I also have a hard time taking the NACS’s position at face value for two reasons. First, their general counsel, Doug Kantor, asked Congress to consider getting rid of the networks’ ability to force merchants to take all cards in their network. This request lays the naked self-interest completely bare–the NACS simply wants to get leverage; they do not care about saving consumers money.
If Congress takes away the networks’ ability to force merchants to take all cards in their network, it will directly harm consumers and potentially threaten retailers. One of the main reasons that retail stores accept Visa and MasterCard for payment is because any consumer with a credit card in the Visa or MasterCard network can use it to buy something. The NACS is asking Congress to consider taking that advantage away from the networks and, therefore, consumers.
It is a basically a threat to make the Visa and MasterCard networks smaller and more local rather than larger and national. It would be interesting to know how many NACS members–especially those who sell gasoline along interstate highways–truly want that outcome.
My other problem with the NACS’s position is that Kantor’s written testimony twists the facts regarding a Kansas City Fed research paper. According to Kantor (see page 5):
Economists with the Kansas City Federal Reserve Bank have studied these fees and found that, in light of the central fee-setting structure and the competitiveness of US retailers, swipe fees will increase to the point that retailers may go out of business.
It is charitable to call this statement a mischaracterization. The research paper that Kantor cites unequivocally does not say that swipe fees will increase “to the point that retailers may go out of business.” The paper simply presents a theoretical model that tries to “explain why merchants accept payment cards even when the fees they face exceed the transactional benefits they receive from a card transaction.”

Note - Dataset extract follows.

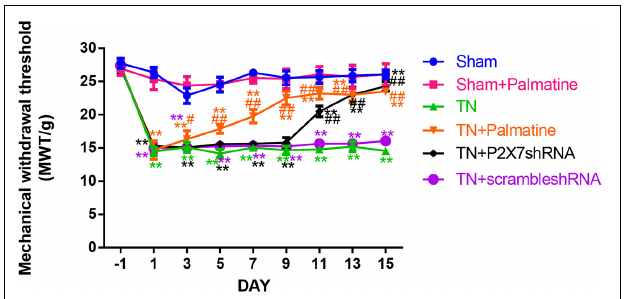
FIGURE 1 | The change of the mechanical withdrawal threshold (MWT) of rats in each group. Values are mean ± SD, n = 6, ** p < 0.01 vs. sham group, # p < 0.05 and ## p < 0.01 vs. TN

And here’s what the paper comes up with:
Even monopoly merchants accept cards when their transactional benefits are lower than the fees they pay if they face an elastic consumer demand. They do so not because they have a strategic reason but because card acceptance shifts their cardholder customers’ demand upward and thus brings in incremental sales.
The paper literally explains why it might be in merchants’ best interest to accept these cards for payment even when the fees appear to be too high. It also predicts the following welfare outcomes:
In comparison with the equilibrium without cards, if the network charges the highest merchant fee then cardholders are better off (or at least indifferent), non-cardholders are worse off, and merchants are either better off or indifferent. The total of the consumers’ and merchants’ surplus depends on price elasticity of the market aggregate consumer demand. In markets where the aggregate consumer demand is inelastic, the total of the consumers’ and merchants’ surplus with and without cards are the same.
In the case of elastic aggregate consumer demand, the model predicts that:
In the long run, the merchant fee will converge to the highest possible level and the product prices will also converge accordingly. Under such merchant fee and product prices, the merchant’s profit with cards becomes the same as the equilibrium profit without cards.
It is bizarre that Kantor’s testimony cites this paper at all–the model provides a theoretical justification for the very situation that the NACS is attributing to anti-competitive behavior. The model also suggests that the current situation is economically efficient and, at worst, welfare neutral.
Hopefully, enough members of Congress will stick to this basic truth: price controls make more people worse off than they help. If members do that, they’ll see that the Durbin Amendment is a terrible public policy, and they’ll repeal it rather than extend it to the credit card market.